料理については1990年代前半のお話ですので、インターネットで世界中とつながる現在では料理事情は変わっているのかもしれません。
【少しの気の緩みが情報漏洩へと繋がる】
情報収集は映画やドラマのような、派手なやり取りばかりではありません。
1965年、インド・パキスタン戦争が起きるか起きないか日本は重大な関心を持っていました。
そこで、当時若い書記官としてロンドンに勤務していた北村さんはイギリスの外務省に連日通って情報収集をしていました。
イギリス外務省は、一人で館内を出歩くことが出来ません。
常に監視の目があるため、面談した相手以外と接触することはできません。
情報収集が難しい中、北村さんはその日偶然にもインド・パキスタン関係の職員のいつもと違うある行動を目撃します。
何かが起きると直感した北村さんはすぐに東京へ電報を打ち、その翌日にインド・パキスタン戦争が始まりました。
「廊下情報」として北村さんは評価されたそうですが、情報の扱いに長けたイギリスらしからぬ情報漏洩でした。
外交に関わる職員は使う言葉や表情、行動によって思わぬ情報漏洩をしてしまいかねません。
重大な案件であればあるほど細心の注意を払わなければならず、その負担は計り知れません。
【最後に】
本書では外国大使でなければ経験できない貴重な体験を書いています。
エリザベス女王との謁見や、イギリス議会の様子、園遊会や夜会など北村さんが体験した内容が詳しく書いてあるため、とても興味深いです。

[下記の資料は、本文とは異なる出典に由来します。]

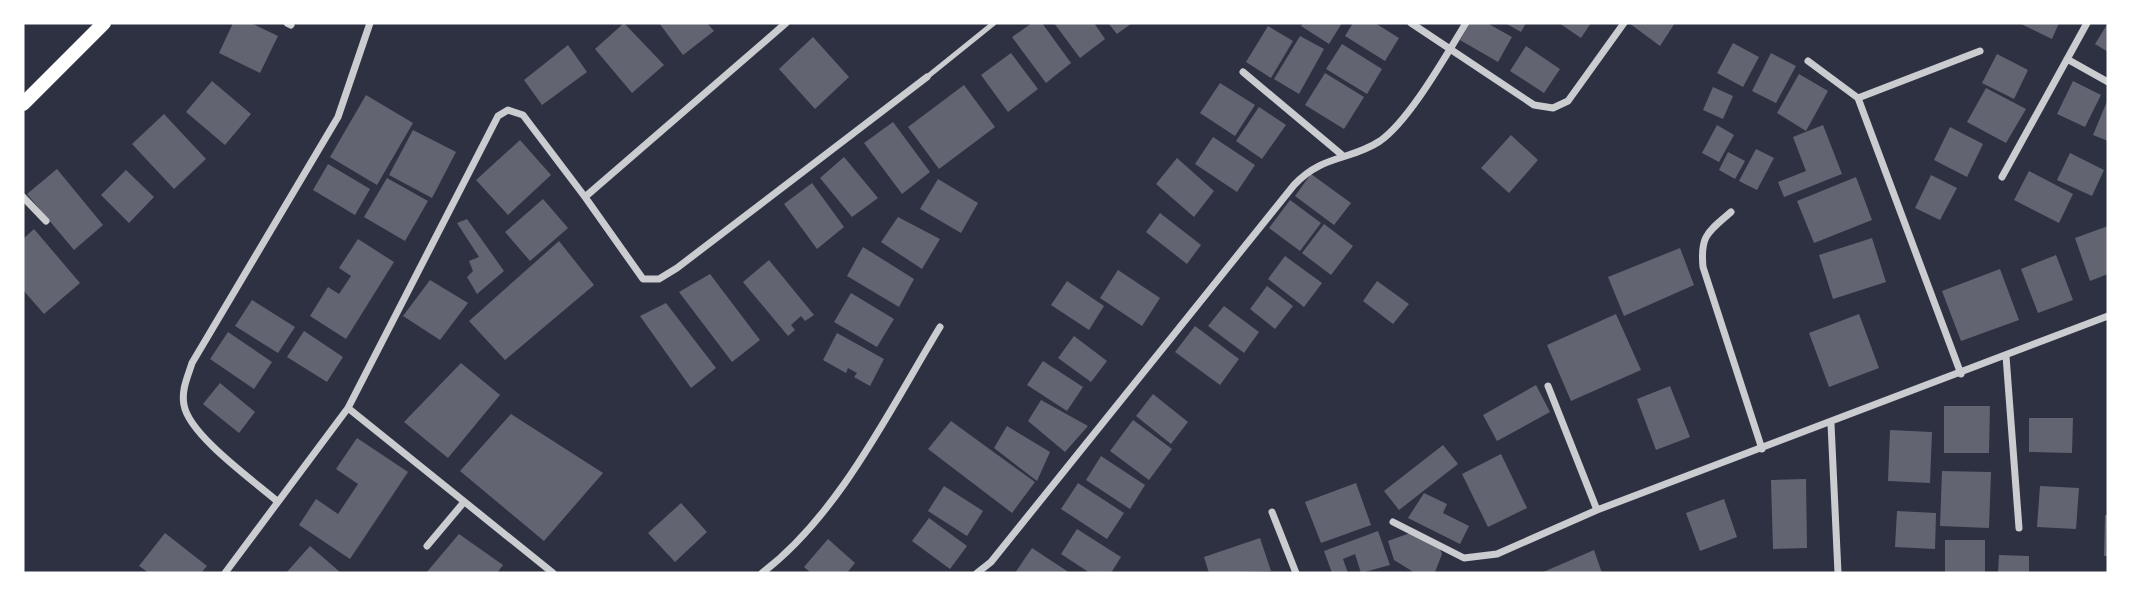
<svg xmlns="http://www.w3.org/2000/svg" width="2131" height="596" viewBox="0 0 2131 596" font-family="'Exo 2',sans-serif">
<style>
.building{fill:#626471}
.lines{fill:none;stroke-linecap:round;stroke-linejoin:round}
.service{stroke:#caccd0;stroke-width:5}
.minor{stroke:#caccd0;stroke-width:7}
.secondary{stroke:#fff;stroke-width:14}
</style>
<rect width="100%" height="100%" fill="#2d3142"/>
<path class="building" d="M233,23H251L278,36L260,73L219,53Z
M624,23L664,65L632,93L595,49Z
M659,23H707L714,31L683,55Z
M1032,23H1042L1071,63L1046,83L1012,37Z
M1054,23H1094L1105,39L1080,58Z
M1108,23H1132L1117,34Z
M1303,23H1342L1329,44L1301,26Z
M1353,23H1375L1399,38L1385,61L1345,36Z
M1470,23H1487L1512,37L1498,62L1460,40Z
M1505,23H1526L1521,32Z
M1559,23H1591L1581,38Z
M1629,23H1675L1660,46Z
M2019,23H2059L2052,39Z
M2108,23V52L2095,44Z
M1268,26L1293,41L1271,78L1246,62Z
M1300,36L1324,49L1299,94L1274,79Z
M813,37L849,77L815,109L779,69Z
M1733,43L1759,57L1743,87L1717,73Z
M1342,44L1382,69L1367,94L1326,69Z
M568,45L587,72L542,105L524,80Z
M1526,46L1560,69L1544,93L1510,71Z
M1011,53L1038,89L1008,112L981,75Z
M1771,53L1796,66L1776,103L1752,91Z
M1997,54L2028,70L2014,99L1982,83Z
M1325,73L1364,97L1344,129L1305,105Z
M1799,74L1828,91L1806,131L1777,113Z
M212,81L251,114L225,145L186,112Z
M2073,81L2101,95L2085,127L2057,114Z
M1220,83L1255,105L1235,136L1200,113Z
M964,85L995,127L939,169L908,127Z
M1713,87L1733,96L1723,119L1703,110Z
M1986,88L2026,109L2006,143L1967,122Z
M366,95L413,123L377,185L330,157Z
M2108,99V141L2093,135Z
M1259,107L1286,125L1262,159L1236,141Z
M164,114L206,159L174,189L132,144Z
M893,122L930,172L902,194L864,143Z
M1717,125L1734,135L1719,162L1702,153Z
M1823,125L1842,174L1784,197L1778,182L1806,171L1793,137Z
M1950,127L1983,144L1967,177L1934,160Z
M413,130L456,152L432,198L389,175Z
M1511,135L1538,160L1509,193L1481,168Z
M1213,137L1255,165L1237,192L1195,164Z
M520,140L551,175L508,215L476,180Z
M1756,149L1774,158L1757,190L1739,181Z
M1728,152L1745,161L1735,179L1719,170Z
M2070,153L2104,170L2092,196L2057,180Z
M844,157L878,198L852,217L820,178Z
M1177,158L1214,191L1194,217L1156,184Z
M328,164L370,189L355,215L313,190Z
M57,169L103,225L74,250L27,194Z
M126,170L154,197L129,223L101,195Z
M2029,171L2073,194L2059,223L2014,200Z
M1311,174L1351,203L1334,225L1295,196Z
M1931,175L1957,188L1940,220L1915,208Z
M1856,177L1872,220L1814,243L1797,201Z
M387,178L428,201L405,241L364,217Z
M938,179L978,203L961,233L920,209Z
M812,183L844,227L817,249L784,204Z
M543,199L568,228L530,261L505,232Z
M1290,200L1321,223L1300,251L1269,228Z
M1160,213L1201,245L1187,264L1146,232Z
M898,217L940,239L922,269L881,242Z
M467,219L504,271L477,294L467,277L473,271L469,261L479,257L457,223Z
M1324,224L1353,246L1331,275L1302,253Z
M2108,226V274L2090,281L2075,238Z
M34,229L80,283L44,314L23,290V239Z
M1872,238L1886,282L1833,299L1819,255Z
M358,239L394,262L346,339L310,316L328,287L339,294L351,276L339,268Z
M559,241L594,285L505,360L469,321Z
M863,247L914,279L899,307L847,276Z
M1680,248L1694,285L1624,316L1608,277Z
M2056,255L2073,300L2038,313L2021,269Z
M1285,256L1322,283L1304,307L1268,279Z
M769,260L814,315L805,321L801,316L791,325L795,330L788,336L743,282Z
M2000,269L2019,320L1961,341L1942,291Z
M1118,270L1160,298L1142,326L1100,298Z
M710,274L760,340L732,362L679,292Z
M430,280L468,303L440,340L403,316Z
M1067,281L1104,306L1089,330L1051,305Z
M1377,281L1409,304L1393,324L1363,301Z
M1267,286L1293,306L1275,329L1250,309Z
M851,293L894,319L877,347L834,322Z
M252,300L295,327L278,353L235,326Z
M666,303L716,368L691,388L640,316Z
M1224,306L1259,332L1244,353L1208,326Z
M1616,314L1641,370L1571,401L1547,345Z
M1859,314L1879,368L1829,387L1809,333Z
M1195,326L1239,359L1220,385L1175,352Z
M304,331L343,357L327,382L287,357Z
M228,332L272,362L254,389L210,359Z
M837,333L884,359L870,386L854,377L857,373L848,368L846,373L823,360Z
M1074,336L1107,361L1091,382L1058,358Z
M1043,361L1083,387L1067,411L1027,385Z
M461,363L500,395L448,458L404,422Z
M220,383L255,412L239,433L203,404Z
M1536,385L1550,412L1497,441L1483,415Z
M1670,386L1690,437L1656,450L1637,399Z
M1153,394L1188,422L1171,444L1136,416Z
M1041,400L1088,426L1065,452L1028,421Z
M1944,406H1990L1989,453H1944Z
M511,414L603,473L544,541L460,471Z
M2029,418H2073L2072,453L2029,452Z
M1133,420L1172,449L1149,480L1110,451Z
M951,421L1035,482L1012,513L928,449Z
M1007,426L1050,452L1037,481L994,448Z
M1890,430L1932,432L1930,483L1888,481Z
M357,438L408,472L350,559L299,525L316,499L338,514L358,484L336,469Z
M1443,445L1458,464L1399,510L1384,491Z
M1501,454L1527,508L1488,527L1462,474Z
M1101,456L1145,485L1130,509L1086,480Z
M1942,471L1991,472L1989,528L1940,526Z
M1806,479L1807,548L1773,549L1771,480Z
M1078,483L1124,513L1107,539L1061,509Z
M1356,483L1371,525L1321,543L1305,502Z
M944,486L983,511L967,536L928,511Z
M2040,486L2079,488L2076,529L2037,527Z
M1424,493L1447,504L1443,513L1469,526L1460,544L1408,518Z
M1724,499L1737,537L1700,551L1686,513Z
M681,503L707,532L675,562L648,533Z
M1897,511L1936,513L1935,549L1895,547Z
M2105,515H2108V556H2104Z
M929,518L967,546L950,569L912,541Z
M1077,529L1121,557L1111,573H1090L1061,554Z
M1378,531L1390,565L1361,573L1355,554L1343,559L1348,573H1332L1324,551Z
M165,533L207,566L201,573H149L139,566Z
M1410,533L1440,549L1442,554L1435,572L1415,573L1394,560L1388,541Z
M459,534L503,565L497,573H426Z
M1260,538L1271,571L1209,573L1204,557Z
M828,539L855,563L847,573H811L804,567Z
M1945,540H1985V573H1945Z
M310,546L341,573H286Z
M1032,548L1070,573H1015Z
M1594,550L1602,573H1541Z
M1999,555L2029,556V573H1998Z"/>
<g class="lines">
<path class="service" d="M927,77L994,23"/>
<path class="minor" d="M287,23L291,25
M1411,23L1534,105L1553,108L1568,101L1624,23
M2067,59L2108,82
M1808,61L1858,98
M1243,72L1342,155
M2002,177L2087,23
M23,197L46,221
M585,197L643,279H659L677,268L927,77
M1731,212C1708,232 1700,235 1703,267L1762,449
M2006,356L2019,528
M1961,374L1858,98L1980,51
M1548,386L1597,510
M348,408L553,573
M1831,424L1838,573
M277,501C254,481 189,435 184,405C181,390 188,376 192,363L338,117L370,23
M1272,512L1296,573
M1393,522L1464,558L1497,554L1597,510L2108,316
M427,546L464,502
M225,573L348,408L498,116L508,110L523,115L585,197L786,23
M762,573C839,515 890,409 940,327
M977,573L991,562L1294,185C1323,154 1350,161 1380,141C1410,120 1446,55 1466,23"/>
<path class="secondary" d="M23,104L104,23"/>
</g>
<rect width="2131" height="596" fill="none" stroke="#ffffff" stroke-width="49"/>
</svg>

イギリスと日本の違いについても、豊富な外交官経験から北村さんの考察も交えて書かれている為勉強になります。
イギリス人と血の通った交流をした北村さんが気づいたイギリス人の気質や性格など、余すことなく書かれており、漠然としたイギリス人のイメージがより鮮明になりました。
イギリスの教育制度の功罪、古城を受け継いだ貴族の子孫の苦労、百年前の晩餐会の料理、スピーチの重要性、日本とイギリスの特別な関係、良いところのお嬢さんを見極めるベッドの秘密など、イギリスの様々な一面を知ることが出来ます。
2016年からEU離脱問題でイギリスは混乱の中にありますが、表舞台には決して出てこない北村さんのような外交官たちが、様々な情報収集を日々行ってイギリスとの新しい関係を模索していることでしょう。
イギリスや外国大使のお仕事に興味がある人は、読んでおいて良い一冊だと思います。